[START OF Selected text]

Performance of Iterator::chain and std::iter::once

timvermeulen · March 2, 2019, 6:13pm

Recently I needed to return multiple elements from a flat_map closure so I used once(x).chain(once(y)), which turned out to be slower than returning vec![x, y] instead. Surprising, given that std::iter::Chain has fold and try_fold implementations, so internal iteration should be fast.

So I copied the implementations of the std::iter::Once and std::iter::Chain types to my crate and used those instead, and without changing them at all it made the chain implementation as fast as using a vector. Weirdly enough, using either of the standard library’s Once or Chain types will prevent the speedup – I have to copy both types to my own crate for it to be fast.

Here are some benchmarks:

test benches::bench          ... bench:   3,507,853 ns/iter (+/- 433,627)
test benches::bench_my_chain ... bench:   3,502,656 ns/iter (+/- 384,330)
test benches::bench_my_once  ... bench:   3,482,771 ns/iter (+/- 373,445)
test benches::bench_my_both  ... bench:     635,188 ns/iter (+/- 82,182)
test benches::bench_vec      ... bench:     641,547 ns/iter (+/- 42,438)

Here’s the benchmarking code. I’ve excluded the implementations of irrelevant traits and methods of the Chain and Once types for brevity, they did not affect the benchmarks. Note that you’ll have to run them locally since the playground doesn’t support benchmarks.

[END OF Selected text]
[START OF Extracted entries]

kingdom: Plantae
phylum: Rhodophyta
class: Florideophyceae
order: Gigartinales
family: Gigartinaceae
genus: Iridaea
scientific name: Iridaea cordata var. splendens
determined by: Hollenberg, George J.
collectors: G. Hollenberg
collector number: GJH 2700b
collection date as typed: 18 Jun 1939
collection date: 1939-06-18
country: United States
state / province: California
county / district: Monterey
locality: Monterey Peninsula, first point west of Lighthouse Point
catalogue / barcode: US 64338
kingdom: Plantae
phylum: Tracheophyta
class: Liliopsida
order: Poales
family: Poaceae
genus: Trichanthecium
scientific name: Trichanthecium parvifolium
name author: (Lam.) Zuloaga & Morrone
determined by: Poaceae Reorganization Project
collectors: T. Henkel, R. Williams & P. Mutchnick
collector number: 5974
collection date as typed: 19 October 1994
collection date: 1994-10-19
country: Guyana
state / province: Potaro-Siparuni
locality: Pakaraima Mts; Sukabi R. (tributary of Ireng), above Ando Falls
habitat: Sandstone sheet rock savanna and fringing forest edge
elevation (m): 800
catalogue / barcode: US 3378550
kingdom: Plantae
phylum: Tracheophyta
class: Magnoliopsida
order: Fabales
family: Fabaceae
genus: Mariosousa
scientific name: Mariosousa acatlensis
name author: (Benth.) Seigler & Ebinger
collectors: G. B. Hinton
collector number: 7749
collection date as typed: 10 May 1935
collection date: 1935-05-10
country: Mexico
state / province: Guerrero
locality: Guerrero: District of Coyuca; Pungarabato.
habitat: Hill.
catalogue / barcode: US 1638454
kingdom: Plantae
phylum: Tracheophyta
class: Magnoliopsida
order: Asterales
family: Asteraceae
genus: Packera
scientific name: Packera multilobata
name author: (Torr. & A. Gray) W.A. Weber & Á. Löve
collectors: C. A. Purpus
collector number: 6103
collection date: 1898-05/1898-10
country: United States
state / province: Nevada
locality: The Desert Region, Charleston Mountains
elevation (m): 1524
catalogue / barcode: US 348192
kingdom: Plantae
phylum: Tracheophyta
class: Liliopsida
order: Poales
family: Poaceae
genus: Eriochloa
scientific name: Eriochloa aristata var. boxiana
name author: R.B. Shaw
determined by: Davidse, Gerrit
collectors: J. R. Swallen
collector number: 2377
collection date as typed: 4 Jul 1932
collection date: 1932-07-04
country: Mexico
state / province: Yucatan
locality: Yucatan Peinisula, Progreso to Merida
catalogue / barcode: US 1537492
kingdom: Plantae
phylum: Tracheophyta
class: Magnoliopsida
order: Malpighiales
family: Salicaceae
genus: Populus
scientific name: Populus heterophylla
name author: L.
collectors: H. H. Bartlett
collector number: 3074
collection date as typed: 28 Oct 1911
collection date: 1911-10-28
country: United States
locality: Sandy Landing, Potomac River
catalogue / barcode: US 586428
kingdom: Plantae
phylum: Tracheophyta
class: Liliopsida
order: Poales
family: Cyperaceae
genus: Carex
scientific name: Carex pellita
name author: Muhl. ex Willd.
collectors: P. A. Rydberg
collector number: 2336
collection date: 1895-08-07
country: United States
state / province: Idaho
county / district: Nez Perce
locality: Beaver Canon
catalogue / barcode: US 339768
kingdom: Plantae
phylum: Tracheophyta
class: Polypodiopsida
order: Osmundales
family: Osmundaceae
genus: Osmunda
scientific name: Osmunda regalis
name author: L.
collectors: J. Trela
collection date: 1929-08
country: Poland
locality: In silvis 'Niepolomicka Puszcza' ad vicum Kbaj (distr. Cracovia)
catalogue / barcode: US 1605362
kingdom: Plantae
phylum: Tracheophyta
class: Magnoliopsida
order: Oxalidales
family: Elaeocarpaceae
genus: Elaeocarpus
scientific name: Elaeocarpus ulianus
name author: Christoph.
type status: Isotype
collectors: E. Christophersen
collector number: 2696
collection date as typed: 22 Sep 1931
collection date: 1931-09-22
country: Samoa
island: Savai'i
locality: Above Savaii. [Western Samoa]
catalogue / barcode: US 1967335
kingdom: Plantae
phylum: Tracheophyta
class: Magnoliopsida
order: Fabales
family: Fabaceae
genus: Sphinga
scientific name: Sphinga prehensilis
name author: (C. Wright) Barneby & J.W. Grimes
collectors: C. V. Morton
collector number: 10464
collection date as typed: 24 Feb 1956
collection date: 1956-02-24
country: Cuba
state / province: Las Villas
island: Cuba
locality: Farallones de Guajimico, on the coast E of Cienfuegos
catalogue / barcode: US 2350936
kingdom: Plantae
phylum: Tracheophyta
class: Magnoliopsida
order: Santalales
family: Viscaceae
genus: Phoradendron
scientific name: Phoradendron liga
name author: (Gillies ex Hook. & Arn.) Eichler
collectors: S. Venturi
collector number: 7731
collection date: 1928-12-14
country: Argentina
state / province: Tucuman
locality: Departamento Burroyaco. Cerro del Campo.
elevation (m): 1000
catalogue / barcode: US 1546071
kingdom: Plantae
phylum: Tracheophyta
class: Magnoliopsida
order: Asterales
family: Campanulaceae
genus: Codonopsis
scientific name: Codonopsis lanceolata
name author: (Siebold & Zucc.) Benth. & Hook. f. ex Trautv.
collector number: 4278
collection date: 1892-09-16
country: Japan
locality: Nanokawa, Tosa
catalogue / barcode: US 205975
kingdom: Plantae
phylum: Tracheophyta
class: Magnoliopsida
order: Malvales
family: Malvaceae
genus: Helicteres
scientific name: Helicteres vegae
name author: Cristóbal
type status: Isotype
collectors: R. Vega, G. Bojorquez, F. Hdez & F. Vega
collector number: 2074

[END OF Extracted entries]

■ What you need to do ■
Copy the passage of the forum thread on iterator performance above, from "timvermeulen · March" up to and including "ns/iter (+/- 433,627)".

■ Task answer ■
timvermeulen · March 2, 2019, 6:13pm

Recently I needed to return multiple elements from a flat_map closure so I used once(x).chain(once(y)), which turned out to be slower than returning vec![x, y] instead. Surprising, given that std::iter::Chain has fold and try_fold implementations, so internal iteration should be fast.

So I copied the implementations of the std::iter::Once and std::iter::Chain types to my crate and used those instead, and without changing them at all it made the chain implementation as fast as using a vector. Weirdly enough, using either of the standard library’s Once or Chain types will prevent the speedup – I have to copy both types to my own crate for it to be fast.

Here are some benchmarks:

test benches::bench          ... bench:   3,507,853 ns/iter (+/- 433,627)